- Opening Delimiter -

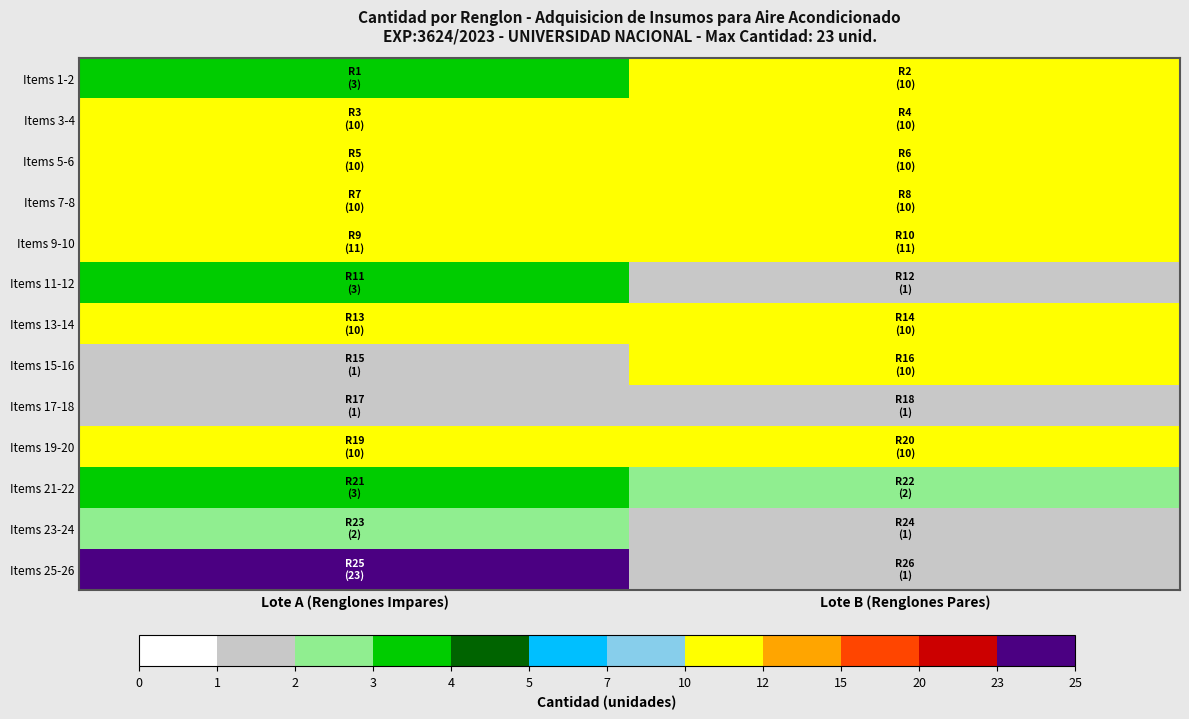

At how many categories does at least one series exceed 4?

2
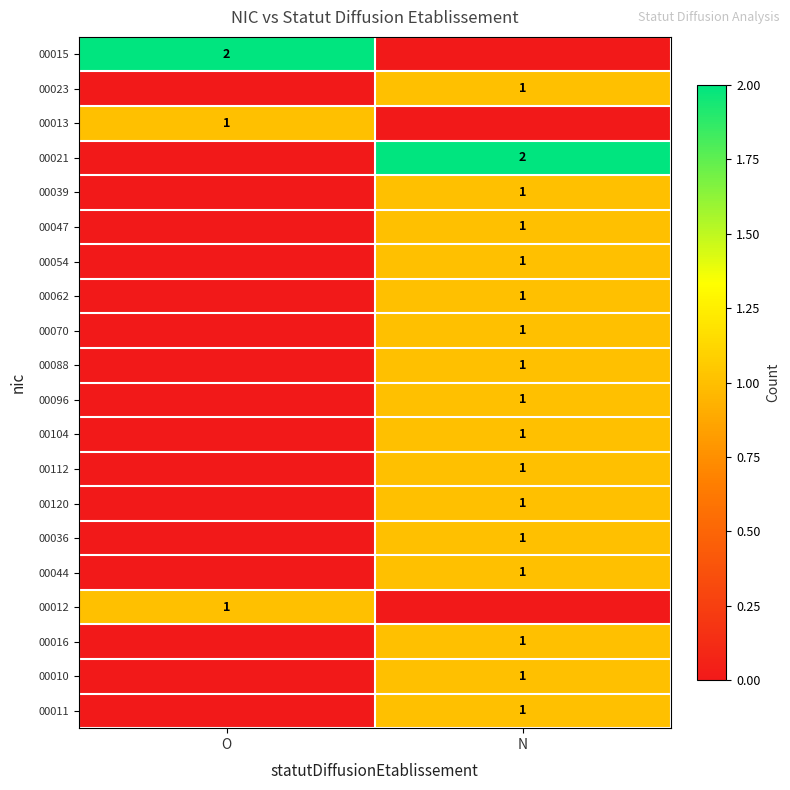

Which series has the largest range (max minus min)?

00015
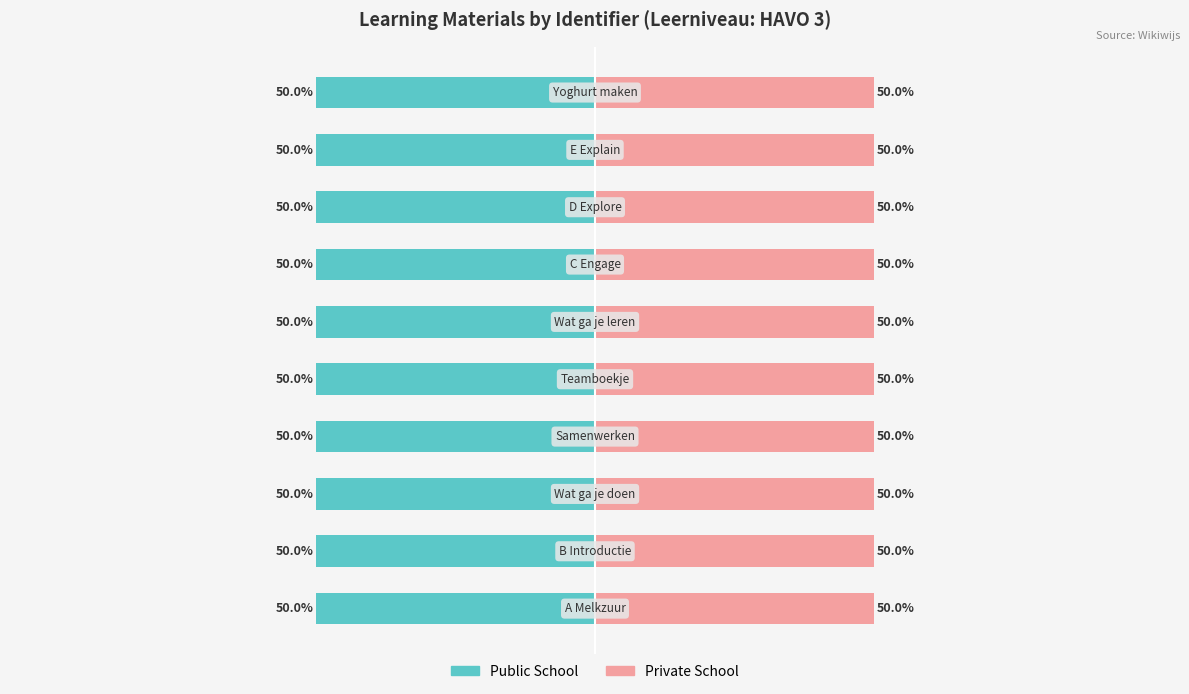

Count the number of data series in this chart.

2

- Closing Delimiter -

#### [Written task]
Rewrite all the records with each "series" changed to "group" and everything else left as it is, omitting the pictures.

#### [Answer for the task]
At how many categories does at least one group exceed 4?

2

Which group has the largest range (max minus min)?

00015

Count the number of data group in this chart.

2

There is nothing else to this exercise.